With a necklace of 365 pristine, palm-fringed beaches, (according to the unsubstantiated count of the tourist board) sun worshippers are in their element. Where else could you stay for a year without visiting the same beach twice?

This crunchy Caribbean island can be sure its never-ending stream of celebrity visitors like the Beckhams, Peter Gabriel and Roger Moore give it iconic appeal.

Giorgio Armani owns a rather splendid place on the northwest coast at Galley Bay Heights, while Eric Clapton went one step further and not only bought a home here, but also built a drug rehabilitation clinic.

There is no shortage of places for travellers to hang their hat in Antigua, but Galley Bay Resort is the kind of place for which the phrase "exclusive hideaway" was invented.

Nestling on one of Antigua's west coast beaches, Galley Bay offers guests mega-doses of superior service, great food and understated, rustic luxury.

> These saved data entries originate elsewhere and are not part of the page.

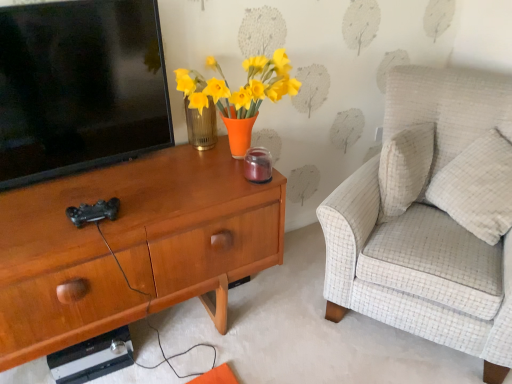
Question: Can you confirm if light beige fabric armchair at right is smaller than woodendesk at left?

Choices:
 (A) yes
 (B) no

Answer: (B)

Question: Does light beige fabric armchair at right lie behind woodendesk at left?

Choices:
 (A) no
 (B) yes

Answer: (B)

Question: Is light beige fabric armchair at right aimed at woodendesk at left?

Choices:
 (A) no
 (B) yes

Answer: (A)

Question: From the image's perspective, is light beige fabric armchair at right under woodendesk at left?

Choices:
 (A) no
 (B) yes

Answer: (A)

Question: Is light beige fabric armchair at right bigger than woodendesk at left?

Choices:
 (A) yes
 (B) no

Answer: (A)

Question: From the image's perspective, is black glossy television at left above or below light beige fabric armchair at right?

Choices:
 (A) below
 (B) above

Answer: (B)

Question: In terms of height, does black glossy television at left look taller or shorter compared to light beige fabric armchair at right?

Choices:
 (A) short
 (B) tall

Answer: (A)

Question: From a real-world perspective, is black glossy television at left positioned above or below light beige fabric armchair at right?

Choices:
 (A) below
 (B) above

Answer: (B)

Question: Considering the positions of black glossy television at left and light beige fabric armchair at right in the image, is black glossy television at left wider or thinner than light beige fabric armchair at right?

Choices:
 (A) wide
 (B) thin

Answer: (B)

Question: From the image's perspective, is woodendesk at left located above or below light beige fabric armchair at right?

Choices:
 (A) below
 (B) above

Answer: (A)

Question: In terms of height, does woodendesk at left look taller or shorter compared to light beige fabric armchair at right?

Choices:
 (A) short
 (B) tall

Answer: (A)

Question: Looking at their shapes, would you say woodendesk at left is wider or thinner than light beige fabric armchair at right?

Choices:
 (A) thin
 (B) wide

Answer: (A)

Question: Is point (98, 254) closer or farther from the camera than point (500, 345)?

Choices:
 (A) farther
 (B) closer

Answer: (B)

Question: Is white textured pillow at right taller or shorter than light beige fabric armchair at right?

Choices:
 (A) tall
 (B) short

Answer: (B)

Question: Is white textured pillow at right to the left or to the right of light beige fabric armchair at right in the image?

Choices:
 (A) left
 (B) right

Answer: (B)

Though there are plenty of complimentary facilities for those who stir from their sun lounger, like tennis, croquet and windsurfing, this big-on-peace, hide and chic resort languishing in 40 acres of lush tropical gardens bursting with hibiscus, oleander and bougainvillea is somewhere to take your relaxation seriously.

On the remote northeast coast of the island, surrounded by a reef-protected bay, is Antigua's newest eco-friendly retreat The Verandah, which opened at the end of last year.

It is near Devils Bridge, a natural limestone arch carved by the sea which explodes in a never-ending frenzy of spray.

Only a short boat trip away are the uninhabited nature sanctuaries Green Island and Great Bird Island, home to West Indian whistling ducks, rare lizards and laughing gulls.

The resort's low-rise villas are built in classic Caribbean design with gabled roofs and timber-clad frames, designed to blend with the palm tree perfect surroundings.

It is an idyllic location where tiny hummingbirds build nests lined with cobwebs on flowering Dagger Trees and cheeky bananaquit birds swoop down at breakfast to steal sugar from the tables.

But if - perish the thought - all this luxuriating in heavenly hotels should begin to pall and you are hell-bent on wasting energy, you could cycle or take a drive round the island. The minus side is negotiating pot holes large enough to hold a party in. On the plus side, driving is on the left.

Wherever you venture, you will see crumbling sugar mills, remnants of the old plantation days.

A thriving sugar industry once drove the island's economy. Betty's Hope, built in 1650, was one of Antigua's first sugar plantations and its success led to the island's rapid development of large-scale sugar production.

Antigua is still proud of her British ties, and for a frisson of historic atmosphere visit Nelson's Dockyard, the only working Georgian dockyard in the world.

Nelson was stationed here 200 years ago to develop British naval facilities at English Harbour and enforce stringent commercial shipping laws that made him unpopular with locals and traders.